Garten-Lektionen #2: Wenn zwei sich ergänzen

Allein unter Fremden

Wir haben eine einzige Edelrose im Beet neben unserer Eingangstür. Nur eine, in lachsrosa. Die Vorbesitzer haben sie gepflanzt. Sonst haben wir nur englische, alte, romantische und auch ein paar moderne nostalgische Rosen. Kletterrosen, die anmutig Rankgitter oder Zaun erobern. Strauchrosen, die hier und da unserem „Grünen Raum“ Farbe verleihen. Und kleinere Rosenbüsche, die in vielen verschieden großen Kübeln und Töpfen unseren Hof verschönern. Alles keine Edelrosen.

Stakselige Gesellin

Unsere Edelrose hat eine schöne Farbe. Sie bringt immer wieder recht ansprechende Blüten hervor. Sie fällt ins Auge. Und doch: Mein Fall ist sie nicht. Ihr Wuchs ist ganz gerade, „stakselig“, wie ich es getauft habe. Wie Soldaten stehen die Zweige nebeneinander, mit den einzelnen Blüten obendrauf. Nicht mein Fall. So stakselig. So angestrengt. So unfrei. Die englischen Rosen dagegen: etwas wild, schön buschig, die Blüten wippen im Wind. Einfach natürlich und anmutig. So müssen Rosen sein!

Wir wohnen jetzt seit zehn Jahren auf unserem Hof, und diese Rose war immer da. Mit einem kleinen inneren Seufzer habe ich immer wieder die verblühten Köpfe entfernt, damit neue nachwachsen können. Na ja, wenn ich ehrlich bin, habe ich sie dabei jedesmal richtig eingekürzt. In der Hoffnung, dass sie dann irgendwie lockerer nachwächst. Was sie nicht tat.

Gleich und gleich?

Letztes Jahr hatte ich genug. Ich hatte keine Lust mehr auf diese stakselige Gesellin Edelrose, die auch noch so stark ins Auge fällt. Nein, ich habe sie nicht entfernt, das brächte ich nun doch nicht übers Herz. Ich habe der Madame ein Pendant, ein Gegenstück gegeben: eine Clematis, die ich als Hintergrund an die Wand gepflanzt habe. Sie ist in einem Jahr über zwei Meter hoch gewachsen und ist jetzt etwas so ganz Anderes als die Rose: Viele feine Schlingen mit kleinen Blättern und zarten blauen Blüten winden sich luftig hinter der Rose empor. Gar nicht stakselig! Ganz anders. Eine Gegenspielerin, ein Gegensatz. Ein Kontrapunkt.

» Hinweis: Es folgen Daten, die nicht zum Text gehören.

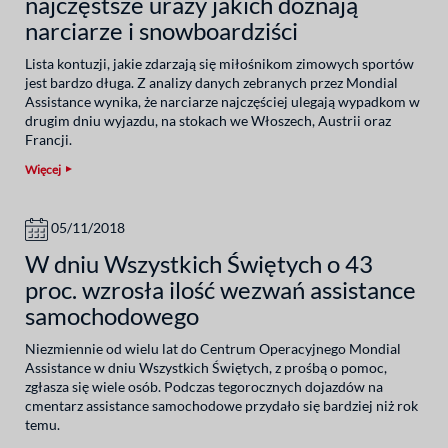
najczęstsze urazy jakich doznają
narciarze i snowboardziści
Lista kontuzji, jakie zdarzają się miłośnikom zimowych sportów
jest bardzo długa. Z analizy danych zebranych przez Mondial
Assistance wynika, że narciarze najczęściej ulegają wypadkom w
drugim dniu wyjazdu, na stokach we Włoszech, Austrii oraz
Francji.
Więcej
05/11/2018
W dniu Wszystkich Świętych o 43
proc. wzrosła ilość wezwań assistance
samochodowego
Niezmiennie od wielu lat do Centrum Operacyjnego Mondial
Assistance w dniu Wszystkich Świętych, z prośbą o pomoc,
zgłasza się wiele osób. Podczas tegorocznych dojazdów na
cmentarz assistance samochodowe przydało się bardziej niż rok
temu.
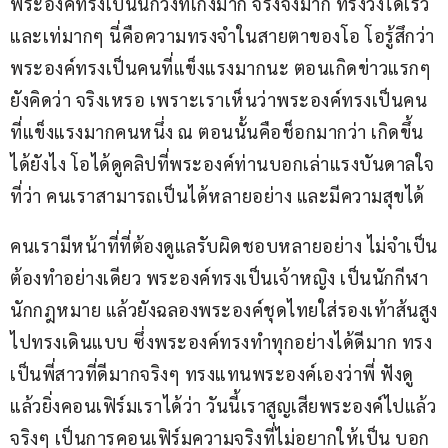
พระองค์ทรงเป็นนักวิ่งที่เก่งมาก จริงจังมาก ทรงวิ่งได้เร็ว
และเท่มากๆ นี่คือความทรงจำในสายตาของโอ โอรู้สึกว่า
พระองค์ทรงเป็นคนที่แข็งแรงมากนะ ตอนเกิดข่าวแรกๆ 
ยังคิดว่า จริงเหรอ เพราะเราเห็นว่าพระองค์ทรงเป็นคน
ที่แข็งแรงมากคนหนึ่ง ณ ตอนนั้นคือช็อกมากว่า เกิดขึ้น
ได้ยังไง โอได้ดูคลิปที่พระองค์ท่านบอกเล่าแรงบันดาลใจ
ที่ว่า คนเราสามารถเป็นได้หลายอย่าง และมีความสุขได้ 
คนเรามีหน้าที่ที่ต้องดูแลรับผิดชอบหลายอย่าง ไม่จำเป็น
ต้องทำอย่างเดียว พระองค์ทรงเป็นเจ้าหญิง เป็นนักกีฬา 
นักกฎหมาย แล้วยังฉลองพระองค์ชุดไทยใส่รองเท้าส้นสูง
ไปทรงเดินแบบ ซึ่งพระองค์ทรงทำทุกอย่างได้ดีมาก ทรง
เป็นพี่สาวที่ดีมากจริงๆ ทรงแทนพระองค์เองว่าพี่ ฟังดู
แล้วยิ่งคอนเฟิร์มเราได้ว่า วันนี้เราสูญเสียพระองค์ไปแล้ว
จริงๆ เป็นการคอนเฟิร์มความจริงที่ไม่อยากให้เป็น บอก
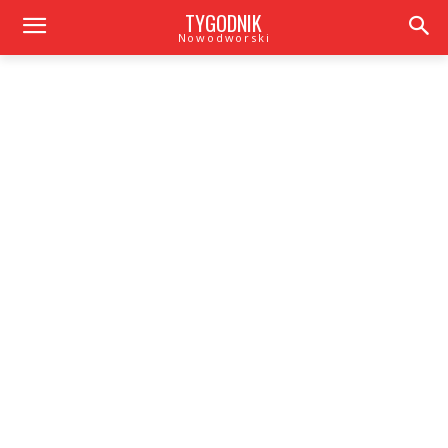
TYGODNIK
Nowodworski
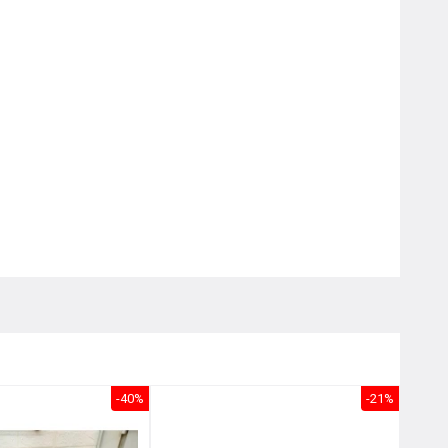
Nôị
0976.665.669
-
0912.331.335
-40%
-21%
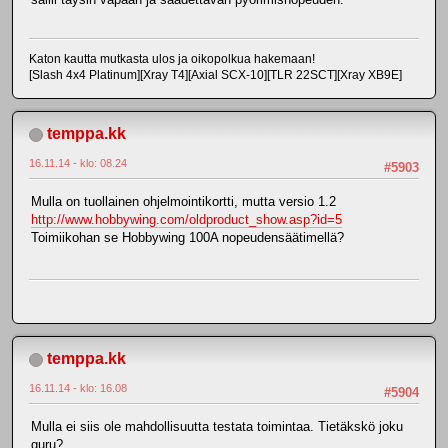
Katon kautta mutkasta ulos ja oikopolkua hakemaan!
[Slash 4x4 Platinum][Xray T4][Axial SCX-10][TLR 22SCT][Xray XB9E]
temppa.kk
16.11.14 - klo: 08.24
#5903
Mulla on tuollainen ohjelmointikortti, mutta versio 1.2
http://www.hobbywing.com/oldproduct_show.asp?id=5
Toimiikohan se Hobbywing 100A nopeudensäätimellä?
temppa.kk
16.11.14 - klo: 16.08
#5904
Mulla ei siis ole mahdollisuutta testata toimintaa. Tietäkskö joku
guru?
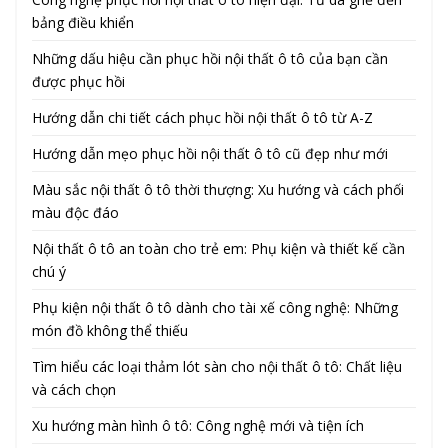
bảng điều khiển
Những dấu hiệu cần phục hồi nội thất ô tô của bạn cần
được phục hồi
Hướng dẫn chi tiết cách phục hồi nội thất ô tô từ A-Z
Hướng dẫn mẹo phục hồi nội thất ô tô cũ đẹp như mới
Màu sắc nội thất ô tô thời thượng: Xu hướng và cách phối
màu độc đáo
Nội thất ô tô an toàn cho trẻ em: Phụ kiện và thiết kế cần
chú ý
Phụ kiện nội thất ô tô dành cho tài xế công nghệ: Những
món đồ không thể thiếu
Tìm hiểu các loại thảm lót sàn cho nội thất ô tô: Chất liệu
và cách chọn
Xu hướng màn hình ô tô: Công nghệ mới và tiện ích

Ich schaue mir die Beiden an und denke plötzlich: wie schön! Zwei so unterschiedliche Pflanzen, und sie sehen zusammen richtig gut aus. Sie ergänzen sich. Und erst gemeinsam wirken sie richtig stark. Das Gerade und das Spielerische. Das Ordentliche und das leicht Verworrene. Das Zielgerichtete und das Erkundende. Beide bereichern sich und ergeben zusammen ein neues Bild: spannend, bereichernd. Schön.

Zusammen wird´s rund

Und dann kommt es mir: Bei uns Menschen ist es doch auch so. Es gibt manche, die wir als zu korrekt empfinden, zu steif. Zu wenig spielerisch. Und wieder andere, die uns so überaus locker vorkommen, die sich so wenig an Regeln halten. Die einfach ihr Ding machen, egal was. Unmögliche Menschen, die einen wie die anderen. Allein einfach ein Unding. Aber wenn sie zusammenkommen! Wenn sie sich annähern! Wenn sie es wagen! Etwas Neues entsteht, es wird kreativ. Es wird spannend. Die Kombi wirkt.

Wir können völlig unterschiedlich sein, und genau das macht es dann aus. Ob in Teams oder bei Paaren: Es wird bunt, bereichernd, interessant, schön, wenn wir uns zusammentun. Und wenn wir das Unterschiedliche als Ergänzendes sehen und feiern. Wenn wir staunen über das, was wir einander geben können. Wenn wir den Anderen als Geschenk annehmen. Als den Fremden, der uns bereichert. Als Gegenüber, das uns erst zu dem macht, das wir sind.